Speros is a founding partner, owner and served as Vice Chairman of National Capital Golf Ventures, LLC, a privately held golf and real estate development company with properties in the Mid Atlantic.

In addition to his other ventures, he served as President of Champions Sports, Inc., a publicly traded restaurant corporation, from 1989 to 1993. Champion's Sports had 37 restaurant locations nationwide before being sold to the Marriott Corporation in 1993.
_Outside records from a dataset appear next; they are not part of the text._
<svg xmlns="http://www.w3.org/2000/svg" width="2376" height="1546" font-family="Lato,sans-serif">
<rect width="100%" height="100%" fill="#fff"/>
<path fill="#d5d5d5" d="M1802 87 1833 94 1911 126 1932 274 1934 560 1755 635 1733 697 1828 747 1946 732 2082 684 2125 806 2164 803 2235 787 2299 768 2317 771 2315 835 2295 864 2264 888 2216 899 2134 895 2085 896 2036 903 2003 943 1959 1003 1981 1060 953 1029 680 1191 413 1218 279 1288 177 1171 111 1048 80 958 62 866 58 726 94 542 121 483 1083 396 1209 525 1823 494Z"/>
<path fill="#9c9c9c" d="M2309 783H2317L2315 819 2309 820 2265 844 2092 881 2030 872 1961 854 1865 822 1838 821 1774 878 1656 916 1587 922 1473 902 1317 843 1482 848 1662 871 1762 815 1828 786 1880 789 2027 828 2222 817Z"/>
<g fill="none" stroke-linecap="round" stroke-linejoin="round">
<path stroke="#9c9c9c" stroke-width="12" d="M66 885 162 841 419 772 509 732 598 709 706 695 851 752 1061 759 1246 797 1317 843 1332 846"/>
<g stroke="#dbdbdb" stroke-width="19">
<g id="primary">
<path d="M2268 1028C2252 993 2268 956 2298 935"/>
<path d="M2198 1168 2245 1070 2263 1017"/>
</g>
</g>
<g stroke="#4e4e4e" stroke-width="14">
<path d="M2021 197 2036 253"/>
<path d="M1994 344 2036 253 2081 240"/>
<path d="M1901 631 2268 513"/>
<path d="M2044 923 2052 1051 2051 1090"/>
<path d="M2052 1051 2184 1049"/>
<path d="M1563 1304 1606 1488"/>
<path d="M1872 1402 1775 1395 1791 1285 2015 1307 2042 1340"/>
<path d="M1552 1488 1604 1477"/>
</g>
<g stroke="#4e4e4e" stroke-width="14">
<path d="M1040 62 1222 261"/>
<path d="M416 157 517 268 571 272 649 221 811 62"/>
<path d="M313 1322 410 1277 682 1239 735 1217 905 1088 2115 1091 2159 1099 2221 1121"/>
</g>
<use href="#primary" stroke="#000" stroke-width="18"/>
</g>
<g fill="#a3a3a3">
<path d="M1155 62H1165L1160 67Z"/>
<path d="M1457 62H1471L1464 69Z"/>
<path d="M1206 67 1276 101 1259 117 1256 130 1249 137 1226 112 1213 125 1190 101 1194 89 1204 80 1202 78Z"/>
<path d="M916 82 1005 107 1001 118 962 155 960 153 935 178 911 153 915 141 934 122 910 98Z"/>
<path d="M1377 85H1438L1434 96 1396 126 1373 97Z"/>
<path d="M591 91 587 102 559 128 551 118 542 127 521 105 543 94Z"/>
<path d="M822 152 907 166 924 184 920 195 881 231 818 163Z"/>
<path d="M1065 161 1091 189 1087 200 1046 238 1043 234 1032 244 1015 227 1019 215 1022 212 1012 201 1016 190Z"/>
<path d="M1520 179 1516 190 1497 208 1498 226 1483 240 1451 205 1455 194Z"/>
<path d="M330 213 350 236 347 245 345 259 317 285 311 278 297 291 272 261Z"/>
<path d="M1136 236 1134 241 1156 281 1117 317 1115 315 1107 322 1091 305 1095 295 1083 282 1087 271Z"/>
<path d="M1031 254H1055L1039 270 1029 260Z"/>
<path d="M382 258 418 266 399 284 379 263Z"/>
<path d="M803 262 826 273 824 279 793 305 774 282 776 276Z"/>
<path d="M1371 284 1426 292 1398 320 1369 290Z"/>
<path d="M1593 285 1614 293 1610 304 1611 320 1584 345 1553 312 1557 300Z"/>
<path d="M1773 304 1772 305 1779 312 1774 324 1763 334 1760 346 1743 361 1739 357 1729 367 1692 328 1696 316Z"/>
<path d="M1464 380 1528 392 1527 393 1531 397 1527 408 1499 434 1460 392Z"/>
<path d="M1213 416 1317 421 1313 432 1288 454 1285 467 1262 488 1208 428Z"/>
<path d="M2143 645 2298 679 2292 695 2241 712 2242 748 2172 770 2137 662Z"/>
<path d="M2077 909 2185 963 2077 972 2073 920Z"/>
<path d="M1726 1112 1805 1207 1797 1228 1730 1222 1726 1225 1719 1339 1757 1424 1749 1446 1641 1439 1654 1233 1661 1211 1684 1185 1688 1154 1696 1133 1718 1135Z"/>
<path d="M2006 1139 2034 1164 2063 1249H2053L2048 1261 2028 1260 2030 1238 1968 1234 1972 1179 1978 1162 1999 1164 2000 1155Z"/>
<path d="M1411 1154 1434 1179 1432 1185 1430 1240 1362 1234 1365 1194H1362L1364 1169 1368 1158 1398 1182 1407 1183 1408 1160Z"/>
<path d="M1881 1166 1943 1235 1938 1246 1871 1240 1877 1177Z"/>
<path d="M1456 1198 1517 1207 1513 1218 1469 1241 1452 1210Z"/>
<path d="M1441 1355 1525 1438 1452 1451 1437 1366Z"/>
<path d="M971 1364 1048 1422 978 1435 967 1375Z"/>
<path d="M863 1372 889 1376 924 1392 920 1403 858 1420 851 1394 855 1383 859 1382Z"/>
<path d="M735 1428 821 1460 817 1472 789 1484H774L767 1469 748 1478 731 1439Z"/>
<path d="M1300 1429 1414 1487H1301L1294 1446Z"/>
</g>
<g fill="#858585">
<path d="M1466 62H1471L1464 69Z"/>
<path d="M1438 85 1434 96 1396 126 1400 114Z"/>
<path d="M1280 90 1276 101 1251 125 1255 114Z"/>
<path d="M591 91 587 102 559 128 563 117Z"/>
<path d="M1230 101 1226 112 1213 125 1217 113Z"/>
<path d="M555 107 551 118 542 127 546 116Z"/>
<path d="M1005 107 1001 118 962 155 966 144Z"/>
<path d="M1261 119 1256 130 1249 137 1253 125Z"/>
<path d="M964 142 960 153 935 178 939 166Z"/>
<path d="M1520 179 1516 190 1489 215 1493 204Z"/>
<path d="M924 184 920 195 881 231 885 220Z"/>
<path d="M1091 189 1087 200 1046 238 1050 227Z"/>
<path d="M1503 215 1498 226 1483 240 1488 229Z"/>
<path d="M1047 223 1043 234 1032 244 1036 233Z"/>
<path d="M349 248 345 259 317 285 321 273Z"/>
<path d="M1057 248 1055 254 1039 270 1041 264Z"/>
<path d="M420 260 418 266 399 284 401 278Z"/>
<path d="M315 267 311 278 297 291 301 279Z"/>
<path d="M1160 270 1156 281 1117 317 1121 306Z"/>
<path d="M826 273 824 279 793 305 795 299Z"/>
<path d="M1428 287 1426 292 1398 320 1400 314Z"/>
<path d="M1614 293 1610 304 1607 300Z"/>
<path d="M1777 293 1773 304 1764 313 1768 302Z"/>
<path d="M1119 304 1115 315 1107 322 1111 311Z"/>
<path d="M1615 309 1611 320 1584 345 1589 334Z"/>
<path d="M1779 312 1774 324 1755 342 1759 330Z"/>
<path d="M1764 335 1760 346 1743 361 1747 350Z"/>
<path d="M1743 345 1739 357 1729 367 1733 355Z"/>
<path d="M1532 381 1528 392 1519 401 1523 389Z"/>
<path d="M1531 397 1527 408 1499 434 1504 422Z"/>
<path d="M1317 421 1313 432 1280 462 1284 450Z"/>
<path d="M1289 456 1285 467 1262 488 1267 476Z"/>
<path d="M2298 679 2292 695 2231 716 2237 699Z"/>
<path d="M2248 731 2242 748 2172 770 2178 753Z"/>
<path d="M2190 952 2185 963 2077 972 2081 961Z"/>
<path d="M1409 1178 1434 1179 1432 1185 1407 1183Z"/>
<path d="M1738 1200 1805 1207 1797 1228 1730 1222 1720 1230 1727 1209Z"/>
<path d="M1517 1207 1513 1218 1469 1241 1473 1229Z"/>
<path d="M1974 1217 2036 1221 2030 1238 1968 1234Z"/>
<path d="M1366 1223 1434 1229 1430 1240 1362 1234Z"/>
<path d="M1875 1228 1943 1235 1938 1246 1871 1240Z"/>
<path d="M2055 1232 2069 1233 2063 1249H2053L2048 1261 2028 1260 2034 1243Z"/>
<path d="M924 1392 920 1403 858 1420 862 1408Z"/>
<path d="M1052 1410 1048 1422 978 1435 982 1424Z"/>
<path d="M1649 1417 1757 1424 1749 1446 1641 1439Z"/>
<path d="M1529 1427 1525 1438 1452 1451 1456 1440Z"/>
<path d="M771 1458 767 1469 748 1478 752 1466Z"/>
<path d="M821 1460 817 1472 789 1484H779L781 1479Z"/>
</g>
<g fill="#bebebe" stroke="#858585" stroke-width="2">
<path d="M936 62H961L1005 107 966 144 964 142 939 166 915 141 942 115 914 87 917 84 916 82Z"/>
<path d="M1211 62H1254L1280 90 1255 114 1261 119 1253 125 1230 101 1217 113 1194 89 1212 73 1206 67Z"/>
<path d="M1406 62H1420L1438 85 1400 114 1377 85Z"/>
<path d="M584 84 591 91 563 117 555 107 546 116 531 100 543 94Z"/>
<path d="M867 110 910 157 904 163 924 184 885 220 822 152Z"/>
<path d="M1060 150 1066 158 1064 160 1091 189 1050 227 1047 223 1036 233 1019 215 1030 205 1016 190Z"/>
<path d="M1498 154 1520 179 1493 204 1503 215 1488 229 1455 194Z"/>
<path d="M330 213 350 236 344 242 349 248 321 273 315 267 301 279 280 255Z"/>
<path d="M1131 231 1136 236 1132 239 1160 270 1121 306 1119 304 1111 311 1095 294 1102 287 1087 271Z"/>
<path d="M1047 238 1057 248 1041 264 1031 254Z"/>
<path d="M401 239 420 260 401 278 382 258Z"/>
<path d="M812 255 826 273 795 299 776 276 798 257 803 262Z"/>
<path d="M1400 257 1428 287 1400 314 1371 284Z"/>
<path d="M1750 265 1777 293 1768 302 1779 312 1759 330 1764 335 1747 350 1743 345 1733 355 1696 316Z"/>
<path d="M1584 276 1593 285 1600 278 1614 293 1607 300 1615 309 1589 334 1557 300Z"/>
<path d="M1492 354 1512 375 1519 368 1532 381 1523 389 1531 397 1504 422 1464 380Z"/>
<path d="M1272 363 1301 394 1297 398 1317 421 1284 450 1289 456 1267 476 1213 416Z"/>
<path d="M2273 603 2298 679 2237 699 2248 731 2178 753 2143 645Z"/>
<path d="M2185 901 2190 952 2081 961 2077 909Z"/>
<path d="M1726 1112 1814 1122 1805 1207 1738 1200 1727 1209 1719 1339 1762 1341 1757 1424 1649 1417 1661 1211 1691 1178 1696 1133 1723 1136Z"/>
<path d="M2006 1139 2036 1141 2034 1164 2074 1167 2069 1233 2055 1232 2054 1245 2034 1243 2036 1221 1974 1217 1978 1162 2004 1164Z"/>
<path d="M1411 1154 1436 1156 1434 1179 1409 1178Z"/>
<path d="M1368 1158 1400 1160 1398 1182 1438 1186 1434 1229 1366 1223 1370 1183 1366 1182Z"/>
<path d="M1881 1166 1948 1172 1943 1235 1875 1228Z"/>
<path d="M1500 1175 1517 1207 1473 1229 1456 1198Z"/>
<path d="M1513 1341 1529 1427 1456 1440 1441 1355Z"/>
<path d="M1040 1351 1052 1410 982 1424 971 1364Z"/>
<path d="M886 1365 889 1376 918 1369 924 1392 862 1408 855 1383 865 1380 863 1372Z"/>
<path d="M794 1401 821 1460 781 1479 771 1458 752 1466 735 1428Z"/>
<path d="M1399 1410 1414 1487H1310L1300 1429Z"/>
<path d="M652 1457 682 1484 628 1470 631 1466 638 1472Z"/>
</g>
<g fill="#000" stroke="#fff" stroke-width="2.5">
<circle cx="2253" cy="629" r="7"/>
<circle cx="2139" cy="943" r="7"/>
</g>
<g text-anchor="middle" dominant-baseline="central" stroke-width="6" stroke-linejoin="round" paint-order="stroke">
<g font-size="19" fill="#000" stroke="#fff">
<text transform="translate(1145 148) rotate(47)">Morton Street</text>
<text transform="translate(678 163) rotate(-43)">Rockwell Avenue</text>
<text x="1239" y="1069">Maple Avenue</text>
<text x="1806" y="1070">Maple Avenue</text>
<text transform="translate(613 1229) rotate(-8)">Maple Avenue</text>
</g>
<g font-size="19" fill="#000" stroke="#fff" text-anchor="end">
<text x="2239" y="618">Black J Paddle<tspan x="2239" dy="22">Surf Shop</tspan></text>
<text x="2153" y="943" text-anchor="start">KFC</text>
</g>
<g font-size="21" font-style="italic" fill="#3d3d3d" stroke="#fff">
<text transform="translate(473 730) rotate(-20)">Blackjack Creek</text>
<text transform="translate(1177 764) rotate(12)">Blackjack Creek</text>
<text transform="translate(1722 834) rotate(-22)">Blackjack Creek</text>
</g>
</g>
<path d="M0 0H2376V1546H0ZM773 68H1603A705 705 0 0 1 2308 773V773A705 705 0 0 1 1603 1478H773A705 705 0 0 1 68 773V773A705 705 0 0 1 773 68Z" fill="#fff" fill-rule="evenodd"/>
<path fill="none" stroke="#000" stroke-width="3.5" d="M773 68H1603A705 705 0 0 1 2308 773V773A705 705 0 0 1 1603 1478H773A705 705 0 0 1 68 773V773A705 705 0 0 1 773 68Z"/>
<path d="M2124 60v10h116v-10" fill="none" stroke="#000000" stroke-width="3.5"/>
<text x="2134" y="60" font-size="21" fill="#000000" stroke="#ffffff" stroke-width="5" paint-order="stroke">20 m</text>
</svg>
Speros’ sports background also includes serving as a Partner and Chairman of the Ownership Committee for American Baseball Capital, a group vying to purchase a Major League Baseball team in the Northern Virginia region. Specifically, Arlington, Virginia. The group was a finalist and was recognized for their long dedication to bringing the "great American pastime" back to the Washington Capital region. In 2005 Major League Baseball awarded the Washington Nationals to Washington, D.C.

In August 2012, Speros was named to the board of directors for the Washington, D.C.–based Military Bowl.

==Personal life==
He and his wife, Ellen, have three children and two grandchildren. Their son, Jimmy Speros, played football for the University of Richmond, winning two CAA Football Championships before winning two Golden Gloves boxing championships in 2016 and 2018, and is currently coaching football at his former high school, Flint Hill School, in Oakton. Their daughter, Alexa, graduated from Ohio University and served in management for the Velocity Restaurant and Hospitality Group in the development and opening of the Tacos and Tequila brand. Their youngest, Justin Speros, graduated from his father's alma mater Clemson University. Justin served as an assistant coach for the Tigers football team, winning two College Football National Championships. After his time as an assistant coach at Clemson University, Justin went on to serve on coaching staffs for the University of South Florida, Western Carolina University, and the Cleveland Browns. Justin is now the Director of Recruiting, as well as the Professional Football Liaison at the University of Virginia.

Speros' father, Leo, played running back at The University of Maryland at College Park from 1951 to 1954. His brothers, Pete and George, also played college football. Pete, an All-American at Penn State, was drafted by the Seattle Seahawks in the 1983 NFL draft. George played linebacker at Temple. Speros' nephew, Chris, played alongside Jimmy at the University of Richmond.

Speros is a 1977 graduate from St. John's College High School, a Christian Brothers Roman Catholic high school in Washington, D.C.